From Alexandroupolis, the main road leads to Kipi-İpsala, then to Keşan and east to İstanbul or south to Gallipoli, Çanakkale and the Aegean.


From Western Europe, you will come via Eastern Europe. A suggested route from London to İstanbul is the three-night journey via Paris, Munich, Zagreb, Belgrade and Sofia (or Paris, Munich, Budapest and Bucharest); see www.seat61.com/turkey for more information.


  • Gürbulak–Bazargan This busy post, 35km southeast of Doğubayazıt (Turkey), is open 24 hours.
  • Esendere–Sero Southeast of Van, this crossing takes you through the breathtaking scenery of far southeastern Anatolia. It should be open from 8am until midnight, but double-check in winter.


There are regular buses from İstanbul and Ankara. Thor Tourism (www.thortourism.com) offers three buses a week from Ankara to Tabriz and Tehran.

  • From Doğubayazıt Catch a dolmuş to Gürbulak, then walk or catch a shared taxi across the border. It's Iran's busiest border crossing, and Turkey's second busiest. The crossing might take up to an hour, although tourists are normally waved through without much fuss. Change any unused Turkish lira in Bazargan, as it's harder to do so in Tabriz and Tehran. There are onward buses from Bazargan.
  • From Van There are direct buses to Orumiyeh (Iran).

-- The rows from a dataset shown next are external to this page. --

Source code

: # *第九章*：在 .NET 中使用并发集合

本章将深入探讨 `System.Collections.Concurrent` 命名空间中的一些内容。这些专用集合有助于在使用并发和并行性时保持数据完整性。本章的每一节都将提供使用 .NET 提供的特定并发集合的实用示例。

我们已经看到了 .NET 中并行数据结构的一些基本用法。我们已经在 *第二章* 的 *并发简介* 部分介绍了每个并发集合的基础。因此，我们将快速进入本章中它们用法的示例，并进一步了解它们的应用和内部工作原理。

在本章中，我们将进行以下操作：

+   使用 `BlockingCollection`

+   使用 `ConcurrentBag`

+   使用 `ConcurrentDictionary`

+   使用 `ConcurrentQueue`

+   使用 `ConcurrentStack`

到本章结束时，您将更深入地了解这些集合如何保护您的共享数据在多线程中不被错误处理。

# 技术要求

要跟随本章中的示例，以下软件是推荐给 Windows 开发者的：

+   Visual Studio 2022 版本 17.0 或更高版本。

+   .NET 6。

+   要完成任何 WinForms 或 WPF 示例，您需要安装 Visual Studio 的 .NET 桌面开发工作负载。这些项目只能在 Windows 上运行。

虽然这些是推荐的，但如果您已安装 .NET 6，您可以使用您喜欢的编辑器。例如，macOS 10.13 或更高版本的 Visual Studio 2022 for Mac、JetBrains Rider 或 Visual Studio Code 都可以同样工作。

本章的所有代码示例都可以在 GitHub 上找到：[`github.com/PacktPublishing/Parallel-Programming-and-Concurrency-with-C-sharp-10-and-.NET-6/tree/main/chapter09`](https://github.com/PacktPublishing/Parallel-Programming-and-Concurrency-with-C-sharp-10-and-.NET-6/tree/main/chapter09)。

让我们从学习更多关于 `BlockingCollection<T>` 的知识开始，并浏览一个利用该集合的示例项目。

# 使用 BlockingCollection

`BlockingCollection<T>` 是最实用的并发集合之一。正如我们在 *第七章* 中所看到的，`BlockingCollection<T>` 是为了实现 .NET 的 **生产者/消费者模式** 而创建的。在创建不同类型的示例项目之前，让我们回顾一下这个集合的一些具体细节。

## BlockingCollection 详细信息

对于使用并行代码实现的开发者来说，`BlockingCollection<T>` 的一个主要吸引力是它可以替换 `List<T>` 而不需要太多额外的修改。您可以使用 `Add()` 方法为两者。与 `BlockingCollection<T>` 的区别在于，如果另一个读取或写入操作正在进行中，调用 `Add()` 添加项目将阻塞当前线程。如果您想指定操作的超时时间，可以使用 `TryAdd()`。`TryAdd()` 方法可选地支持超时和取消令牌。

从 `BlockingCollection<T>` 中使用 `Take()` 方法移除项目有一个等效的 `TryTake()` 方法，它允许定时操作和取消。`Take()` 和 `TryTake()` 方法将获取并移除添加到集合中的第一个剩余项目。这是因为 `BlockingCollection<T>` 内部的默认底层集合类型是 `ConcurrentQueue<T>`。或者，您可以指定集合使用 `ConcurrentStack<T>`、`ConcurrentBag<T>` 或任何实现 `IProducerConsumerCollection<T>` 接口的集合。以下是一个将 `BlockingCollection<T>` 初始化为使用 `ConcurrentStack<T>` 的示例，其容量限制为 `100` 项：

For more information visit www.tcdd.gov.tr and www.seat61.com/iran.

  • Trans-Asya Ekspresi Leaves Ankara every Wednesday morning and arrives in Tehran on Friday evening, travelling via Van and Tabriz, with a ferry crossing of Lake Van.
  • Van–Tabriz (nine hours) Leaves Wednesday evening.


Between Silopi (Turkey) and Zahko (Kurdish Iraq), there's no town or village at the Habur–Ibrahim al-Khalil crossing and you can't walk across it.


There are direct daily buses from Diyarbakır to Dohuk (₺50, six hours) or Erbil (₺60, nine hours) in Kurdish Iraq, and from Cizre.


More hassle than the bus, a taxi from Silopi to Zakho costs between US$50 and US$70. Your driver will manoeuvre through a maze of checkpoints and handle the paperwork. On the return journey, watch out for taxi drivers slipping contraband into your bag.


At the time of writing, advisories warned against all travel to Syria due to the civil war there. Check government travel advice and www.lonelyplanet.com/thorntree for updates.